══ Document segment ══

All in all, not too bad. But now look at the dependency graph.

Site dependencies showing number of dependencies on lodash — Dependency graph for this site as of 2020-08-21, filtered to show only lodash

Many packages (mainly build tools where reliability is paramount) pin dependency versions, which is why there is a spread of lodash versions which according to should be compatible with all packages. These packages that pin versions generally raise the pinned version with the next release (often to a schedule), but suppose a hypothetical lodash v5 was released. Depending on the API surface changes, it will take a long time for updates to fully propagate through dependency graphs. Even if v5 were to be highly compatible, it being a major version update means some automated update mechanisms (i.e. Dependabot, subject to the exact configuration) won't present this update, requiring a human to update manually.

A mechanism through which newer versions can be approved for released package versions (perhaps with passing unit tests providing a means of automation) would go a long way to addressing this problem. Such a system could likely also help with detection of accidental semver breaks as well. Maybe one day, maybe one day...

Narrow Version Ranges

Common in dev tooling, this issue tends to make the above even worse. Thankfully this is rarer outside of dev tools, but still more common then it realistically should be.

The JS (and PHP) ecosystem has settled on semver, so don't fight it. Unless a specific project has stated they do not follow this standard, a version range like ^1.2.0 is perfectly fine. If worried about spontaneous breakages, use the lockfile (package-lock.json, pnpm-lock.yaml, and composer.lock) to keep changes from happening without deliberately updating (the files purpose). I will give that npm, yarn, and pnpm are rather lax compared to composer.

Duplicate Packages And Package Versions

I'll skip covering what this is (look to the sections above), this mainly impacts npm and its derivatives. All kinds of weird issues can arise from this, such as breaking instanceof comparisons. Using pnpm helps a lot, but won't necessarily cover all situations.

All in all, this is an annoying feature of the JS ecosystem that replaces the resolving dependency conflicts problem with difficult to debug issues that will absorb an absurd amount of time if unlucky enough to be impacted.

Personal Experiences

These are some noteworthy dependency issues I've encountered in the past. Learning by example is a thing, so maybe these will help someone out there (and double as a reminder for myself should I run into the same issue and not realise).

═══
══ Information shown ══

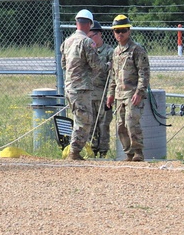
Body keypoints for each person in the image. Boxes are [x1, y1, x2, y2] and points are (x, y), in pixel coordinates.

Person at [59, 9, 104, 161]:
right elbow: (96, 65)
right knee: (84, 120)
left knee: (80, 118)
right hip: (81, 88)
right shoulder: (87, 42)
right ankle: (74, 152)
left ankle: (74, 150)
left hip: (70, 86)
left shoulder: (67, 41)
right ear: (89, 25)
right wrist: (108, 65)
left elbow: (64, 64)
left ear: (76, 23)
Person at [106, 14, 150, 162]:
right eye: (117, 31)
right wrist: (110, 94)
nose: (120, 34)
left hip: (132, 94)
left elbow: (144, 73)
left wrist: (139, 92)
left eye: (123, 30)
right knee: (120, 126)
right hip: (119, 94)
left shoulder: (137, 50)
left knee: (131, 122)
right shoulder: (115, 52)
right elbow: (113, 75)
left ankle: (138, 152)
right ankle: (128, 153)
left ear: (129, 31)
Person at [88, 21, 114, 157]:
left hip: (103, 94)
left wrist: (110, 94)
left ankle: (103, 153)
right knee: (90, 124)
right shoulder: (88, 51)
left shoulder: (109, 52)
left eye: (91, 36)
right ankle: (91, 151)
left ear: (99, 34)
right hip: (90, 94)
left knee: (103, 125)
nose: (90, 39)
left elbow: (113, 76)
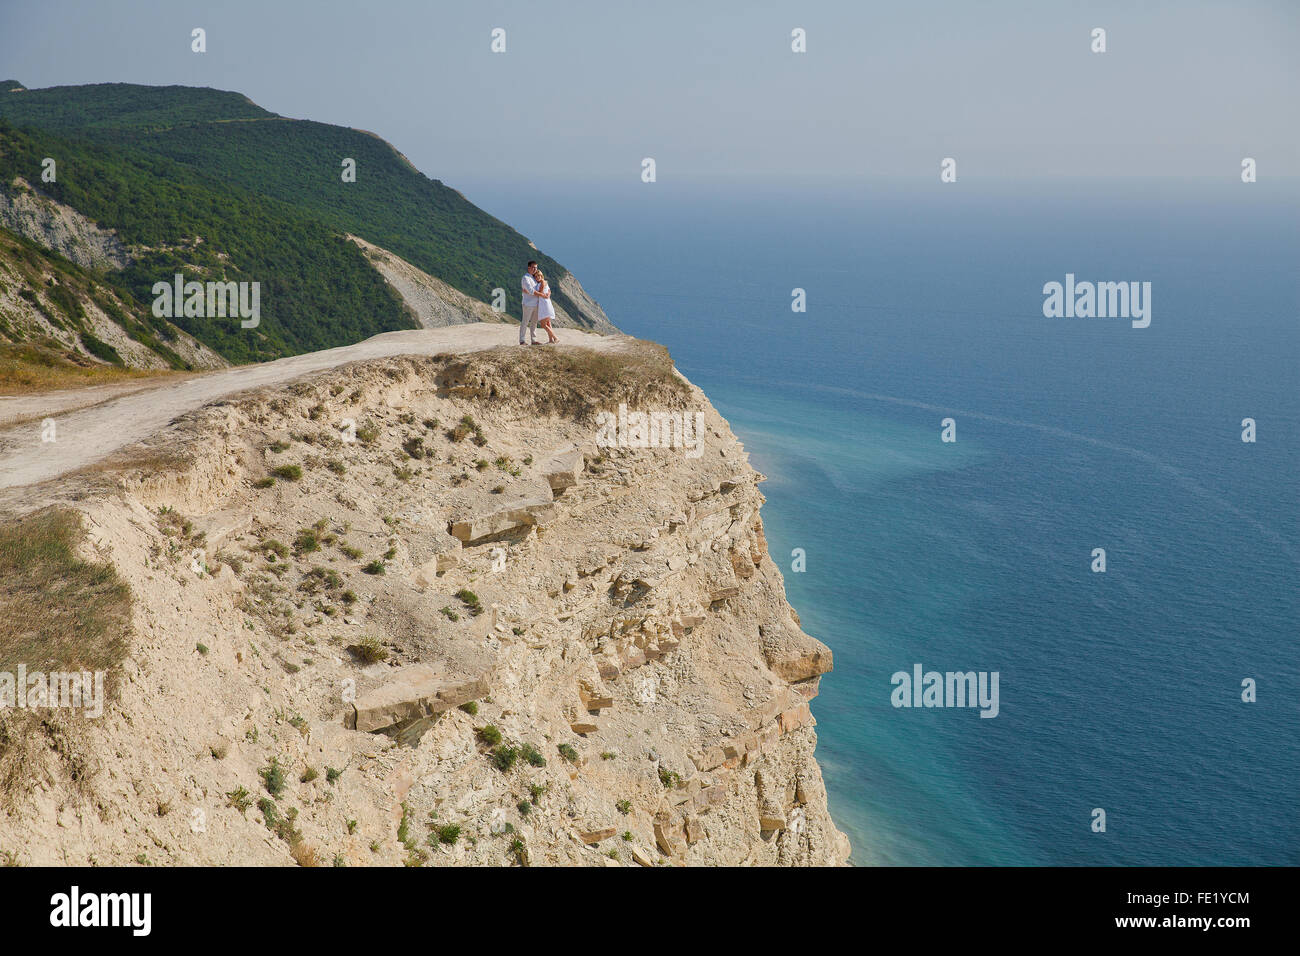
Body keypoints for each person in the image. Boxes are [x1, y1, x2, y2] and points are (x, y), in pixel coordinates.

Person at [534, 270, 558, 344]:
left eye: (539, 276)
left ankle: (555, 338)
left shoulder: (542, 282)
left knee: (543, 324)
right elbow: (549, 290)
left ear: (541, 276)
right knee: (548, 323)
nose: (537, 277)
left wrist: (532, 291)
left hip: (544, 303)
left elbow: (540, 292)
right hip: (544, 302)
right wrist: (548, 294)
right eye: (536, 276)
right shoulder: (544, 282)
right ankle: (551, 340)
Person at [520, 260, 541, 345]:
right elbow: (531, 290)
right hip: (528, 303)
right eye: (533, 267)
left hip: (536, 303)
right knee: (525, 322)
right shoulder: (525, 278)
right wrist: (541, 294)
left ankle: (534, 340)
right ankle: (522, 340)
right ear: (529, 268)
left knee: (534, 323)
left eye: (536, 267)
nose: (534, 269)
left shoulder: (535, 278)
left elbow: (537, 289)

═══

### Exercise set
1 – Answer these questions about the article on JavaScript dependency problems:
(a) Which automated update mechanism does it name as possibly not presenting a major version update?
(b) Which version range does it call perfectly fine?
(c) What kind of comparison does it say can break because of duplicate packages?
2 – For each statement, say whether the article on JavaScript dependency problems agrees, and quote the words that decide it:
(a) Narrow version ranges are less common outside of dev tools.
(b) npm, yarn, and pnpm are stricter than composer.
(c) Using pnpm covers every situation involving duplicate packages.
3 – Write the next part of the article on JavaScript dependency problems, picking up after its final sentence.
The entries come from a different source than the article.

### Answers
1 –
(a) Dependabot.
(b) ^1.2.0.
(c) instanceof comparisons.

2 –
(a) Yes: "Thankfully this is rarer outside of dev tools"
(b) No: "npm, yarn, and pnpm are rather lax compared to composer"
(c) No: "Using pnpm helps a lot, but won't necessarily cover all situations"

3 –
Inconsistent Runtimes or "The Mystery of the Busted Pipeline"

Locally the project tooling worked fine. On BitBucket Pipelines? An obscure error referring an ) being expected appears.

A few failed debugging attempts later and I notice the pipeline is using different version of PHP to the project (7.2 instead of 7.3). Pipeline gets updated, and everything starts working.

So what was the cause? This Laravel based project's tooling relies on the project source in order to support the creation of custom console commands. A new custom console command had been created for this PR which itself didn't use any PHP 7.3 specific features but did depend on code that does (via dependency injection). As the custom console commands are loaded early in the Laravel boot process, the syntax error was hit before error reporting enhancements were configured resulting in an unhelpful error.

Funnily enough the pipeline wasn't the only thing still configured for an old version. PHPCS with the PHP Compatibility plugin was also targeting PHP 7.2, and reported the cause of the syntax error. Updating the PHP version in the pipeline was a "shot in the dark" to try and fix this, so to have the cause so helpfully reported immediately after was... Exasperating. (╯°□°）╯︵ ┻━┻)

Circular Dependency with Project and Library

Project depends on library to function.
Library depends on project to function (hooks into a Laravel service in the project without a fallback).
Service within project has no references, conclude it must be dead code and so it is removed.
Everything breaks, dependency on service in library discovered with similar issues in sibling libraries are discovered soon after.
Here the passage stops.